ASCII event trace file generated from executing instrumented system. First line is trace information file used to generate trace file, then subsequent lines describe execution events such as Call, Return, Instantiation, and Destruction.

    <trace information filename>
    C <timestamp> <function name> <class name> <object id> <filename> <line number>
    R <timestamp>
    I <timestamp> <object id> <class name> <object name> <filename> <line number>
    D <timestamp> <object id> <filename> <line number>
    

Trace Info File

ASCII file describing files, classes, and functions instrumented to generate a particular trace file.

    FILE <full filename>
    CLASS <class name>
    FUNCTION <function name> <class name>
    

GLOSSARY

actor: actors may be either simple or composite. A simple actor is a syntactically identifiable program unit. A composite actor is a set of actors, each of which may be either simple or complex. Examples of simple actors include functions, objects or data items.

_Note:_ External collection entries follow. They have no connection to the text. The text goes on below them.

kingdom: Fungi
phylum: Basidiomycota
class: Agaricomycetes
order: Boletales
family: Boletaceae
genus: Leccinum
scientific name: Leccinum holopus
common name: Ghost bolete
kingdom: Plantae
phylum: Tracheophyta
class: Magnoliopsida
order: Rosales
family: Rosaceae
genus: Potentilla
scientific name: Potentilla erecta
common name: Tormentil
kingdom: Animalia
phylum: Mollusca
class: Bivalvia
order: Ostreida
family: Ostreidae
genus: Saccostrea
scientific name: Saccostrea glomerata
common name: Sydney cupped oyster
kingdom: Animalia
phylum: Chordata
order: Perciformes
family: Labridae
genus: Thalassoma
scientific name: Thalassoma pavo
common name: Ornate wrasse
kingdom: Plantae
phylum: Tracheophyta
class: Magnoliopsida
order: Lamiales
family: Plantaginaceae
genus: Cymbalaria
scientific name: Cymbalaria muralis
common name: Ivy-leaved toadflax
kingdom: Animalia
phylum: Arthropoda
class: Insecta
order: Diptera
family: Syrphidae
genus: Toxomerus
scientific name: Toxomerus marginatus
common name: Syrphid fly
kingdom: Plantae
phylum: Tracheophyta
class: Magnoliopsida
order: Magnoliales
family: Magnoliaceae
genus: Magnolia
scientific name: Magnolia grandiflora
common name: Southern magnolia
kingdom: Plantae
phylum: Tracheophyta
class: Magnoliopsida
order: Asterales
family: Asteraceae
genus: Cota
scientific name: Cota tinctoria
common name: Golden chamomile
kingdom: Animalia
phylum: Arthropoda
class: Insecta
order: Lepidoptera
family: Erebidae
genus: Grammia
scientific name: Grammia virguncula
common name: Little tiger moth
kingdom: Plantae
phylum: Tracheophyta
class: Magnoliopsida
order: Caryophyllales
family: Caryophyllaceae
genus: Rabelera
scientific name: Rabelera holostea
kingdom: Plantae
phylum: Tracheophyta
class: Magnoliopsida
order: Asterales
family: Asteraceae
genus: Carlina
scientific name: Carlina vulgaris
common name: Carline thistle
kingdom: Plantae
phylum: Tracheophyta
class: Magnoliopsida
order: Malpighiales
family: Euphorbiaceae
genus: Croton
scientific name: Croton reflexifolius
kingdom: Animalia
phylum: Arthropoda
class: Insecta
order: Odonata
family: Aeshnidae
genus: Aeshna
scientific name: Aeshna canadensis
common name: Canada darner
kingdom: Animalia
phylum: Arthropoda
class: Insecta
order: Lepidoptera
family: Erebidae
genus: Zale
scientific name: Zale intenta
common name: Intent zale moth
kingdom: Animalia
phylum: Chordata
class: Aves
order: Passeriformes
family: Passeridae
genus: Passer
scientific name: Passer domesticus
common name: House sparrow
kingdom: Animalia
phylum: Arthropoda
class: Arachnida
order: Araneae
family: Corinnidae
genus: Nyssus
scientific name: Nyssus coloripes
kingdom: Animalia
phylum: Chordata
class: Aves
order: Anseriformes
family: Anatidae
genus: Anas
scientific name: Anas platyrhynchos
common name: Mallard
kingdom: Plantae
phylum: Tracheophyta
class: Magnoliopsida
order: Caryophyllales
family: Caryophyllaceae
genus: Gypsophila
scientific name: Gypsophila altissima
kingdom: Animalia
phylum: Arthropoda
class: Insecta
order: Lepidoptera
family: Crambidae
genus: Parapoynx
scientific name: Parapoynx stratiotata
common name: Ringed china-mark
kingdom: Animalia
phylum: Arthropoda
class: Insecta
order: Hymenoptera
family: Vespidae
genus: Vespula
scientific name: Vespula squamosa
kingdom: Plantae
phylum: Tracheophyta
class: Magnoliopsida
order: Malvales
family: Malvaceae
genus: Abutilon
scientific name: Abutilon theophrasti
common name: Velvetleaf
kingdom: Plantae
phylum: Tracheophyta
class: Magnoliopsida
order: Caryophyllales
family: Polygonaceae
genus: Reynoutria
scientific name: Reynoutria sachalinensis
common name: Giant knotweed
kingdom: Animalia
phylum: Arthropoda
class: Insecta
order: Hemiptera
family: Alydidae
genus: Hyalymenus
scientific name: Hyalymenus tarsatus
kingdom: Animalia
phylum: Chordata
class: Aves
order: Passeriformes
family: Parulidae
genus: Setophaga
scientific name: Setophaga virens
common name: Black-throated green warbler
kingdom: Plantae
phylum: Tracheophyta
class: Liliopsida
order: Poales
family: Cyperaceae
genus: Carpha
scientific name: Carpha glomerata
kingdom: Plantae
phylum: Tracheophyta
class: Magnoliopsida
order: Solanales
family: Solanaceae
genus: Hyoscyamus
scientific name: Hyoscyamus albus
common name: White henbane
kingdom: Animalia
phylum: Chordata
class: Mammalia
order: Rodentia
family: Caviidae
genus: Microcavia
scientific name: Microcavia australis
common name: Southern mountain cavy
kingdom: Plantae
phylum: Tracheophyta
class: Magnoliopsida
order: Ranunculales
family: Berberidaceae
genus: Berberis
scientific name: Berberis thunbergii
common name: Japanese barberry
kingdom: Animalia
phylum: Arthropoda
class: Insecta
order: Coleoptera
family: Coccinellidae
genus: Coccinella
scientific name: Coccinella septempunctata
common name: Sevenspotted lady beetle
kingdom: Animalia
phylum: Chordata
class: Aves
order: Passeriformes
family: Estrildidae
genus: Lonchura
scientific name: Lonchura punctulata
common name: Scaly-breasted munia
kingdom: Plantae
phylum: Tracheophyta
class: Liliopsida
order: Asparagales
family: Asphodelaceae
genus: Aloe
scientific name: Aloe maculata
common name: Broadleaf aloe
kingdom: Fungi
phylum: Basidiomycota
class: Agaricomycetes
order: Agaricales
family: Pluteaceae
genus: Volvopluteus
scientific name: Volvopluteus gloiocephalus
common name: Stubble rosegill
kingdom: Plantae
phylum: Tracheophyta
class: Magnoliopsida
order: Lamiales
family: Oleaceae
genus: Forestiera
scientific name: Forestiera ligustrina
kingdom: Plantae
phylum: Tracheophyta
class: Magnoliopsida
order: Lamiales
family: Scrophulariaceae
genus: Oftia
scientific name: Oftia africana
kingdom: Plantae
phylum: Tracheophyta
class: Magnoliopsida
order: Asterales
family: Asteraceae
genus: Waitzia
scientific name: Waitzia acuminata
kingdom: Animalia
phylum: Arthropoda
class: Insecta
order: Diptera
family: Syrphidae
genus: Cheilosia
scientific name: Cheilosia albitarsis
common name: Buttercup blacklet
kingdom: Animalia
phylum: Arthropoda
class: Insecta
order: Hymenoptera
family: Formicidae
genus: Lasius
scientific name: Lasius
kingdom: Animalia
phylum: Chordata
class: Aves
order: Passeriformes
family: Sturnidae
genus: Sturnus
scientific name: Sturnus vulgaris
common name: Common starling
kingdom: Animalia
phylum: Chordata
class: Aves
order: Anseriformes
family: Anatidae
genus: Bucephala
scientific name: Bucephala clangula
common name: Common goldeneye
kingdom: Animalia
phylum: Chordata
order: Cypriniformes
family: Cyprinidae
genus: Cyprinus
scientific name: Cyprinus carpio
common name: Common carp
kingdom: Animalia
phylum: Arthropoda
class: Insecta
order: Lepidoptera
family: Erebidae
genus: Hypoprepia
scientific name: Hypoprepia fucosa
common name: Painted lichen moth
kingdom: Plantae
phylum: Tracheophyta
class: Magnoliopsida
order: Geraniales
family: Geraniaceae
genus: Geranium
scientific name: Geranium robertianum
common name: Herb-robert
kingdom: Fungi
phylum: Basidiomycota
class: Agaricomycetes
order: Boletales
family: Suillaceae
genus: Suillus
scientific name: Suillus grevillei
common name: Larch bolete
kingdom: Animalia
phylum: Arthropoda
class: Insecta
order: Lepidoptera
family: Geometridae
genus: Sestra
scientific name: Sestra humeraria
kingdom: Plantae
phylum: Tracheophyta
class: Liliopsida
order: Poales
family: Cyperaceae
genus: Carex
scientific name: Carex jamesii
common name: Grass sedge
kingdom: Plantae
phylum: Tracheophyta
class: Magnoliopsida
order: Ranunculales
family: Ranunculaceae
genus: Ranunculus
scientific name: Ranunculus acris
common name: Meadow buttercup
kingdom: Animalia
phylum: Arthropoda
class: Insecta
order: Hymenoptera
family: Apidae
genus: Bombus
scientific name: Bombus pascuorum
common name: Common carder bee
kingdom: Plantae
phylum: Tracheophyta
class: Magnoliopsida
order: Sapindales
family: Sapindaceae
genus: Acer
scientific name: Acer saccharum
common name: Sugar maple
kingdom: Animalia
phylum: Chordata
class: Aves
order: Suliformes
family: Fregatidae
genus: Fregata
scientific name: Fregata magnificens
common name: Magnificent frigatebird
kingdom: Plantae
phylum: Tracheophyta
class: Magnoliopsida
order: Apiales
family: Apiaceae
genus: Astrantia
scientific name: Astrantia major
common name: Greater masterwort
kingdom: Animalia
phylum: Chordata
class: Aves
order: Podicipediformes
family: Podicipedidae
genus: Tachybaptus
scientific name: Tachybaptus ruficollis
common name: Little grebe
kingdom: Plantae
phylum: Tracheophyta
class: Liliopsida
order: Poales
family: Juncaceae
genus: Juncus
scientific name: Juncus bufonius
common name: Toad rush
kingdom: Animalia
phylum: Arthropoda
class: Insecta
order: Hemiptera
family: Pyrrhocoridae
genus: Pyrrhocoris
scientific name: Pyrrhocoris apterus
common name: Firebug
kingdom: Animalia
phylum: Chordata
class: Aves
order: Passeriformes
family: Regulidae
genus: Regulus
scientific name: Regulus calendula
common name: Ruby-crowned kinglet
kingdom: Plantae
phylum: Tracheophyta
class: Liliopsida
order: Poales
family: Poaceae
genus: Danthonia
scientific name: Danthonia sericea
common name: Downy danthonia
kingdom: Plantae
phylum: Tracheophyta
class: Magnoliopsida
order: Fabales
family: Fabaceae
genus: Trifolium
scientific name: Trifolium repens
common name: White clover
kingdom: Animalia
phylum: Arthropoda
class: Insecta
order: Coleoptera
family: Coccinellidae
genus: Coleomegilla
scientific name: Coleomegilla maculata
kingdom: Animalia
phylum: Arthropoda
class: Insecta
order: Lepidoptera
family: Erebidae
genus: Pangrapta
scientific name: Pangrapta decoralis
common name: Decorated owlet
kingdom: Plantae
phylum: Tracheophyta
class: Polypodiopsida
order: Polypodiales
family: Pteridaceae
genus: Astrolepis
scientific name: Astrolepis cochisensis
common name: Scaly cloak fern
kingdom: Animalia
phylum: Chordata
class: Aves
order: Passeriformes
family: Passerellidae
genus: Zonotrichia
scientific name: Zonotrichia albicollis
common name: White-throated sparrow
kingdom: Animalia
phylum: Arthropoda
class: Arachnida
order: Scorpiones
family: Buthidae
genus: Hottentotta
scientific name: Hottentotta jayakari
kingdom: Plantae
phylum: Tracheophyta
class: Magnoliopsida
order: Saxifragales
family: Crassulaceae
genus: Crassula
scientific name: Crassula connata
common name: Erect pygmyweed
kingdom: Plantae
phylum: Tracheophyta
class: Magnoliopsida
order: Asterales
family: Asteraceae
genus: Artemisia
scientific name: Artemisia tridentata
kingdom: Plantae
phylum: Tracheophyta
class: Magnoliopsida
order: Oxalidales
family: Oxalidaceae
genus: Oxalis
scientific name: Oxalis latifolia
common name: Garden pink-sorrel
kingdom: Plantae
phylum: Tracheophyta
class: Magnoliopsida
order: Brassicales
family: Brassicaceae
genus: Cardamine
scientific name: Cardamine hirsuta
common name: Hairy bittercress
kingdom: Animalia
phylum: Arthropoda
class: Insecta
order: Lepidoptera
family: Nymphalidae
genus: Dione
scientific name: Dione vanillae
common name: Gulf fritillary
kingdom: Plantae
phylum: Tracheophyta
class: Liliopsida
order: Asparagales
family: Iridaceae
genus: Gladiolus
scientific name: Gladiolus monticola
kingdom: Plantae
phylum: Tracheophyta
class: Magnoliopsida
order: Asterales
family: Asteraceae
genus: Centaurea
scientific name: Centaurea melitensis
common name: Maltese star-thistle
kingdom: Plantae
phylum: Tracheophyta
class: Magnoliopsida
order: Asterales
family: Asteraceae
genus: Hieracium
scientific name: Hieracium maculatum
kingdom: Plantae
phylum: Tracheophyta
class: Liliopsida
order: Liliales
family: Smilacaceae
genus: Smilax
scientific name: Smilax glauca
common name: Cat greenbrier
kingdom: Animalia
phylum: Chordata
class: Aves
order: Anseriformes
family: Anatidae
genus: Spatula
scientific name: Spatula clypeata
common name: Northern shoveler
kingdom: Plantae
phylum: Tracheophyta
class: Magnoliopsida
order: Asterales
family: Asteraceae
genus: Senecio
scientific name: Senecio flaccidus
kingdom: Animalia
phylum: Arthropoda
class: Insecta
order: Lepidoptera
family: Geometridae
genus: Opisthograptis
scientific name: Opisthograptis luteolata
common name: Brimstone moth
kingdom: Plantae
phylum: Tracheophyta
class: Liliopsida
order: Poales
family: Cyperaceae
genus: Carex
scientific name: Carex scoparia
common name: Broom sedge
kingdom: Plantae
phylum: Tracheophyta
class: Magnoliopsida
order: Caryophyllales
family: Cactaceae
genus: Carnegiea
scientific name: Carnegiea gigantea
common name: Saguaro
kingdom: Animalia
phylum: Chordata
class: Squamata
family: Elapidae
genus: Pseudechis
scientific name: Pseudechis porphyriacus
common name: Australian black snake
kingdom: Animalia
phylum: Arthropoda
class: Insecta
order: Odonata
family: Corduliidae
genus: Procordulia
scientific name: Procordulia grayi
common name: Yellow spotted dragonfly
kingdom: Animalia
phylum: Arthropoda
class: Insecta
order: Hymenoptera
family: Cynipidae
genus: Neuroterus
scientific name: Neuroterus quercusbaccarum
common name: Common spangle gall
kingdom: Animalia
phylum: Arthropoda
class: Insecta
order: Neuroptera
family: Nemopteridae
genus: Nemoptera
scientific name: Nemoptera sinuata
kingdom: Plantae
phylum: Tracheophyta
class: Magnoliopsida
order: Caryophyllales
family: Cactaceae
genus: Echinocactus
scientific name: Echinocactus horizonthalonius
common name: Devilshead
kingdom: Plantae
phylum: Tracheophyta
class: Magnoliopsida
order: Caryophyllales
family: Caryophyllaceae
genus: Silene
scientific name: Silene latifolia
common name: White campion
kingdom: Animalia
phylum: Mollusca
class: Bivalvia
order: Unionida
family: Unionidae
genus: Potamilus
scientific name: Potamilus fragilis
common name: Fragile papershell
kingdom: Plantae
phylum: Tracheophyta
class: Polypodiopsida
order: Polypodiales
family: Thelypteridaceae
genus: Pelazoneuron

default scenario: a scenario created by the user during an isvis session. These scenarios are modifiable by the user during an ISVis session.

event: a discernable unit of program execution. Examples of events include function invocaton or return, object creation or deletion or a data reference.

event trace: a record of the events that occur in the execution of the program.

execution scenario : See usage scenario

interaction: a relation between an event and one or more actors.

interaction patterns: a description of interaction scenarios. The pattern specifies an ordered list of interactions, where one or more of the elements of the list can be a wildcard denoting interpolated events that do not conceptually contribute to matching a scenario.

interaction scenario: a sequence of interactions identified by the analyst as having some signifigance in the overall understanding of the program under analysis.

recurring scenario : See interaction scenario

scenarios: a specification of some set of behaviors. Within ISVis, there are two principle types of scenarios, usage scenarios and interaction scenarios.

trace-based scenario: a scenario created directly from a programs instrumented execution. These scenarios are typically read-only and consist of all the interactions that occurred when the usage scenario was executed.

usage scenario: The execution of a subject program with a specific set of input test data. A usage scenario is a specification of how the functionality of the instrumented ISVis program will be exercised so that the analyst can understand the interaction sequences that occur.